Animal Factory: The Rise of Concentrated Animal Feeding Operations, 1945-2000View Abstract Part of Organized SessionEnvironmental Sciences03:09 PM - 03:42 PM (America/Vancouver) 2018/11/03 22:09:00 UTC - 2018/11/03 22:42:00 UTC
Concentrated Animal Feeding Operations, or feedlots, are sites in which animal bodies are produced through the systematic application of scientific knowledge, state regulations, and the logic of capitalism. It is where cattle are “finished” on genetically-modified grains laced with hormones and antibiotics, for a four-to-six month period, before being sent to slaughter. By concentrating and systematizing the large-scale feeding of grains to livestock, feedlots have allowed the cattle population to escape the ecological limitations of a grass-based diet and hence allowed their impact on global warming, as well as ground water pollution and exhaustion, to go unchecked. While shortening the average lifespan of the American cow, feedlots have led to greater efficiencies and concentration in beef production.
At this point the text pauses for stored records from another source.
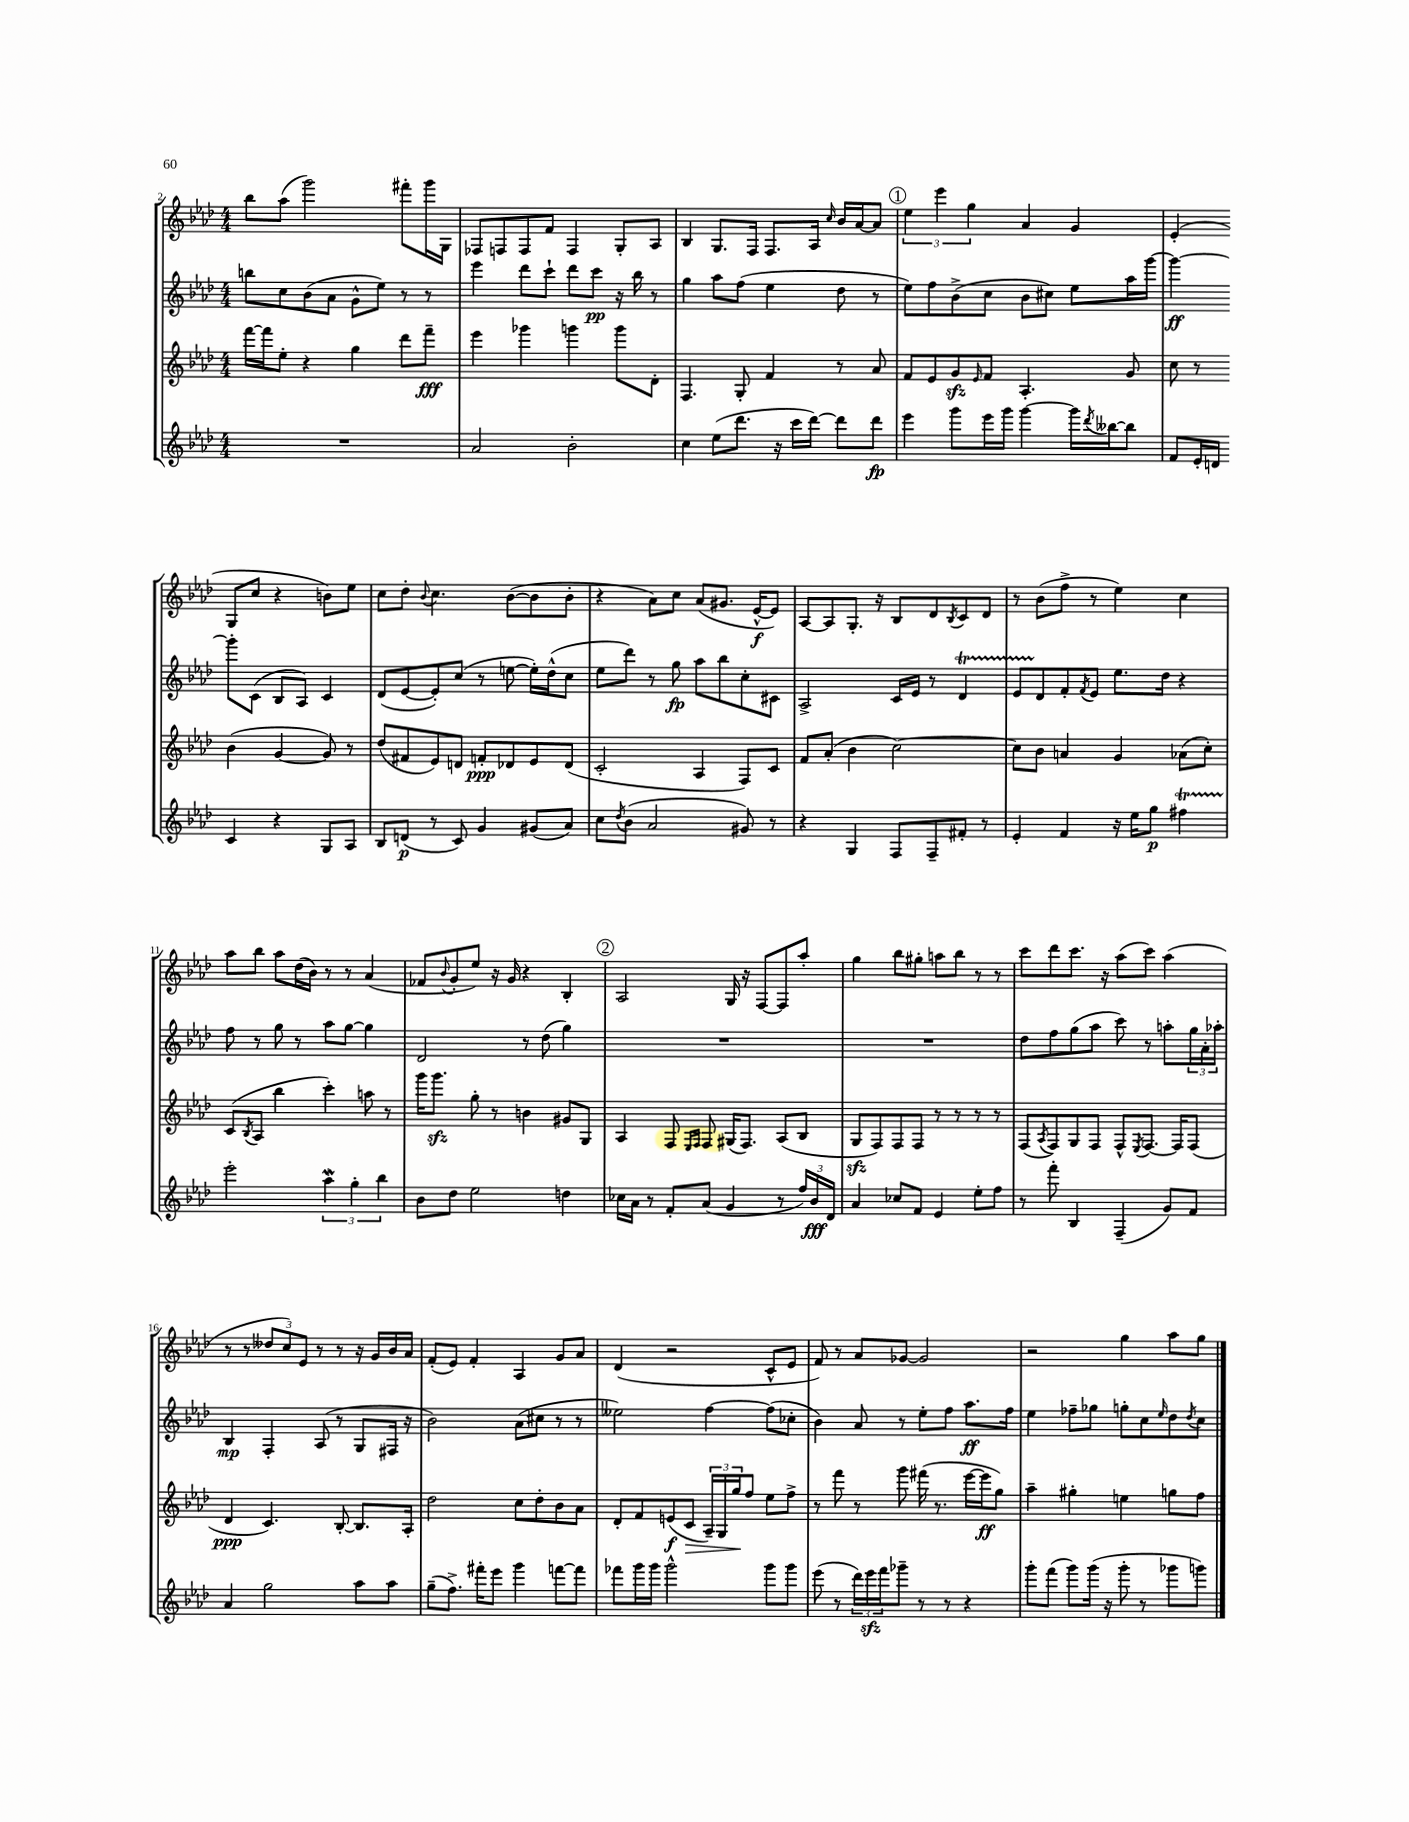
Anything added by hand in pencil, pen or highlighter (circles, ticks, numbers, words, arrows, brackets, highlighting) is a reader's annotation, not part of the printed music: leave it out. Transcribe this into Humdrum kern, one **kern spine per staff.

**kern	**kern	**kern	**kern
*staff4	*staff3	*staff2	*staff1
*clefG2	*clefG2	*clefG2	*clefG2
*k[b-e-a-d-]	*k[b-e-a-d-]	*k[b-e-a-d-]	*k[b-e-a-d-]
*M4/4	*M4/4	*M4/4	*M4/4
1r	[16fff	8bb	8bb-
.	16fff]	.	.
.	8ee-'	8cc	(8aa-
.	4r	(8b-	2ggg)
.	.	8a-	.
.	4gg	8g^^	.
.	.	8ee-)	.
.	8ddd-	8r	8fff#'
.	8fff~	8r	16ggg
.	.	.	16G
=	=	=	=
2a-	4eee-	4eee-	8F-
.	.	.	8F
.	4ggg-	8ddd-	8F
.	.	8ccc`	8f
2b-'	4ggg	8ddd-	4F
.	.	8ccc	.
.	8ggg	16r	8G'
.	.	16bb-	.
.	8d-'	8r	8A-
=	=	=	=
4cc	4.F	4gg	4B-
(8ee-	.	8aa-	8.G
8.ddd-	8G'	(8ff	.
.	.	.	16F
.	4f	4ee-	8.F
16r	.	.	.
16ccc	.	.	.
[16ddd-)	.	.	16A-
.	.	.	16qqcc
8ddd-]	8r	8dd-	16b-
.	.	.	[16a-
8ddd-	8a-	8r	8a-]
=	=	=	=
4eee-	8f	8ee-)	6ee-
.	8e-	8ff	.
.	.	.	6eee-
8ggg	8g	(8b-^	.
.	.	.	6gg
.	16qqe-	.	.
16eee-	8f	8cc	.
16ggg	.	.	.
[4ggg	4.A-'	8b-	4a-
.	.	8cc#)	.
16ggg]	.	8ee-	4g
8qddd-	.	.	.
[16bb--	.	.	.
8bb--]	8g	16aa-	.
.	.	[16ggg	.
=	=	=	=
8f	8cc	4ggg_	(4e-'
16e-'	8r	.	.
16d	.	.	.
4c	(4b-	8ggg']	8G
.	.	(8c	8cc
4r	[4g	8B-	4r
.	.	8A-)	.
8G	8g])	4c	8b)
8A-	8r	.	8ee-
=	=	=	=
8B-	(8dd-	(8d-	8cc
(8d	8f#	[8e-	8dd-'
.	.	.	8qqb-
8r	8e-)	8e-'])	4.cc
8c)	8d	(8cc	.
4g	8f'	8r	.
.	8d-	[8ee	([8b-
(8g#	8e-	16ee'])	8b-]
.	.	(16dd-^^	.
8a-)	(8d-	8cc	8b-'
=	=	=	=
8cc	2c'	8ee-	4r
8qdd-	.	.	.
(8b-	.	8ddd-)	.
2a-	.	8r	8a-)
.	.	8gg	8cc
.	4A-	8aa-	(8a-
.	.	8bb-	8.g#
8g#)	8F)	8cc'	.
.	.	.	[16e-^^
8r	8c	8c#	8e-])
=	=	=	=
4r	8f	2A-^	[8A-
.	(8a-'	.	8A-]
4G	4b-	.	8.G'
.	.	.	16r
8F	[2cc)	16c	8B-
.	.	16e-	.
8F~	.	8r	8d-
.	.	.	8qB-
8f#'	.	4d-	8c
8r	.	.	8d-
=	=	=	=
4e-'	8cc]	8e-	8r
.	8b-	8d-	(8b-
4f	4a	8f'	8ff^
.	.	8qf	.
.	.	8e-	8r
16r	4g	8.ee-	4ee-)
16ee-	.	.	.
8gg	.	.	.
.	.	16dd-	.
4ff#	(8a-	4r	4cc
.	8cc')	.	.
=	=	=	=
2eee-'	(8c	8ff	8aa-
.	8qB-	.	.
.	8A-	8r	8bb-
.	4bb-	8gg	8aa-
.	.	8r	(16dd-
.	.	.	16b-)
6aa-	4ccc')	8aa-	8r
.	.	[8gg	8r
6gg'	.	.	.
.	8aa	4gg]	(4a-
6bb-	.	.	.
.	8r	.	.
=	=	=	=
8b-	16ggg	2d-	8f-
.	8.ggg	.	.
.	.	.	8qqb-
8dd-	.	.	8g'
2ee-	8gg'	.	8ee-)
.	8r	.	16r
.	.	.	16g
.	4b	8r	4r
.	.	(8dd-	.
4dd	8g#	4gg)	4B-'
.	8G	.	.
=	=	=	=
16cc-	4A-	1r	2A-
16a-	.	.	.
8r	.	.	.
8f'	8F	.	.
.	16qqE-	.	.
.	16qqF	.	.
(8a-	8F	.	.
4g	(16G#	.	16G
.	8.F)	.	16r
.	.	.	[8F
8r	(8A-	.	8F]
24ff)	8B-	.	8aa-'
24b-	.	.	.
24d-	.	.	.
=	=	=	=
4a-	8G	1r	4gg
.	8F)	.	.
8cc-	8F	.	8bb-
8f	8F	.	8gg#'
4e-	8r	.	8aa
.	8r	.	8bb-
8ee-'	8r	.	8r
8ff	8r	.	8r
=	=	=	=
8r	(8F	8dd-	8ccc
.	8qA-	.	.
8fff'	8F)	8ff	8ddd-
4B-	8G	(8gg	8.ccc
.	8F	8aa-	.
.	.	.	16r
(4F~	8F^^	8ccc)	(8aa-
.	8qE-	.	.
.	[8.F	8r	8ccc)
8g)	.	8aa'	(4aa-
.	16F]	.	.
8f	(8F	24gg	.
.	.	24a-'	.
.	.	24aa-'	.
=	=	=	=
4a-	4d-	4B-	8r
.	.	.	8r
2gg	4.c)	4F'	12dd--
.	.	.	12cc)
.	.	.	12e-
.	.	(8A-	8r
.	[8B-'	8r	8r
8aa-	8.B-]	8G	16r
.	.	.	16g
8aa-	.	16F#	16b-
.	16A-'	16r	16a-
=	=	=	=
(8gg~	2dd-	2b-)	(8f'
8.ff^)	.	.	8e-)
.	.	.	4f'
16fff#'	.	.	.
8eee-	.	.	.
4ggg	8cc	(8a-	4A-
.	8dd-'	8cc#	.
[8fff	8b-	8r	8g
8fff]	8a-	8r	8a-
=	=	=	=
8fff-	8d-'	2ee--)	(4d-
16ggg	8f	.	.
16ggg	.	.	.
2ggg^^	(8e	.	2r
.	8c	.	.
.	24A-~)	[4ff	.
.	24G	.	.
.	24gg	.	.
.	8ff	.	.
8ggg	8ee-	(8ff]	8c^^
8ggg	8ff^	8cc-'	8e-
=	=	=	=
(8eee-	8r	4b-)	8f)
8r	8fff	.	8r
24ddd-)	8r	8a-	8a-
24eee-	.	.	.
24fff	.	.	.
8ggg-~	8ggg	8r	[8g-
8r	(16fff#	8ee-'	2g-]
.	8.r	.	.
8r	.	8ff	.
4r	[16eee-	8.aa-	.
.	16eee-]	.	.
.	8gg)	.	.
.	.	16ff	.
=	=	=	=
8ggg'	4aa-~	4ee-	2r
(8fff	.	.	.
8ggg)	4gg#'	8ff-~	.
(16ggg	.	8gg-	.
16r	.	.	.
8ggg'	4ee	8gg'	4gg
8r	.	8cc	.
.	.	16qqee-	.
8ggg-	8gg	8dd-	8aa-
.	.	8qdd-	.
8ggg)	8ff	8cc	8gg
==	==	==	==
*-	*-	*-	*-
This is not a by-product of the unfettered free market, but instead results from federal price-supports for corn, extensive water rights, and state-funded research at land-grant colleges. It was in the state universities of Iowa, Kansas, Nebraska, and Colorado, and their ag-stations that antibiotics and synthetic hormones were first tested and developed for application in feedlots. Land-grant colleges were thus central to mid-twentieth century developments in animal agriculture and their research paved the way for present-day factory farming. By studying the ways in which agricultural experiment stations at land-grant colleges shaped the relationship between creatures, capitalists, and the state, this paper will illustrate the public-private nature of American capitalism and American agriculture.